The answer lies in a short paper we wrote and is available in the Library here.
The Silicon.com article was a short summary of a longer piece available on the McKinsey site (registration required). It's derived from the results of a long-term research project using data from 200 knowledge workers at 4 large-sized research organisations, supplemented with 35 interviews from a further 3 large companies. One of the authors (Laurence Prusak) was a contributor to a paper entitled “The cost of knowledge” published in the Harvard Business Review in November 2006. I hadn't read it, so I looked that up too.
The 2010 article makes the point that 1/2 the time of knowledge workers is spent on interactions, so if you can improve those you boost overall productivity. The way you improve interactions is by removing as many barriers as possible.
There is a breakdown of the 5 types of barrier that exist:
- Physical barriers of geography and time zones
- Technical barriers - the lack of tools for overcoming physical barriers
- Social & Cultural barriers - the absence of a community of practice
- Contextual barriers - making sense of the very specific expertise available
- Temporal barriers - lack of time presumably caused by information overload
It's a useful list and worth a read to understand some strategies for overcoming these barriers.
Where I saw a link to the paper we'd written was on the Temporal barrier - people feeling that they just don't have the time to get things done at all or at least as well as they might have liked.
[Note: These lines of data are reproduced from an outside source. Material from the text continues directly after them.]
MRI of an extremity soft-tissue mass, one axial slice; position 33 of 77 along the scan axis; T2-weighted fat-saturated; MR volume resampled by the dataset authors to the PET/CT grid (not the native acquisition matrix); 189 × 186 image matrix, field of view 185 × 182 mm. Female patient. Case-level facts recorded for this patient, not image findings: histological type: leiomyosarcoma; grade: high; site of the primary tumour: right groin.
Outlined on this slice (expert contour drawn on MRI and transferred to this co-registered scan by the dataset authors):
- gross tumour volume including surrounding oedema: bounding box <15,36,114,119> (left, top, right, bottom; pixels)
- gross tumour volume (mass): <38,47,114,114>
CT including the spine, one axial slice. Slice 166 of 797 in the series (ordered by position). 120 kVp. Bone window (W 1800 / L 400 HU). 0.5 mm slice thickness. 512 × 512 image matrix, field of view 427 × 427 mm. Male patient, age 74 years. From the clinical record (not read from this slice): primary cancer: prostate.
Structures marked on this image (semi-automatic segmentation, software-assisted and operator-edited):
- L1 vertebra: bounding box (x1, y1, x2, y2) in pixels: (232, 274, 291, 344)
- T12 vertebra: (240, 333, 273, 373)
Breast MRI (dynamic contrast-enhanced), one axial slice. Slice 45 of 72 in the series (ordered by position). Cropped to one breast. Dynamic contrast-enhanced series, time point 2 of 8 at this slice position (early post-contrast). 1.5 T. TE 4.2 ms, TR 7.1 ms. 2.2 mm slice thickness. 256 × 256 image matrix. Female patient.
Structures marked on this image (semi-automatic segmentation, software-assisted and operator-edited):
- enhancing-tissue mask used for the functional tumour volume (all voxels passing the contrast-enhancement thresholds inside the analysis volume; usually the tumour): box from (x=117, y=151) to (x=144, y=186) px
We took a look at the compound effects that results from making improvements to the tools knowledge workers use for managing content. Using a mix of data about the average time spent on office tasks combined with the latest survey of scientist and technologist salaries by the UK Government, the paper shows how a 50-person company can realise a five-times return on investment in the first year.
Just as importantly in these cash-strapped times, the paper shows how the right type of pay-as-you-go software licensing can result in that initial investment being as low as £15,000. That's less than 1% of the direct labour costs.
Whenever I read ROI papers I am frequently alienated by the "save $zillions" claims that they make. So we tried to be conservative by maximising costs and minimising benefits. Maybe saving around £70,000 a year in a 50 person company isn't an "OMG" type number. But it seems like a simple investment that pays back almost immediately and it makes employees less stressed by improving their productivity.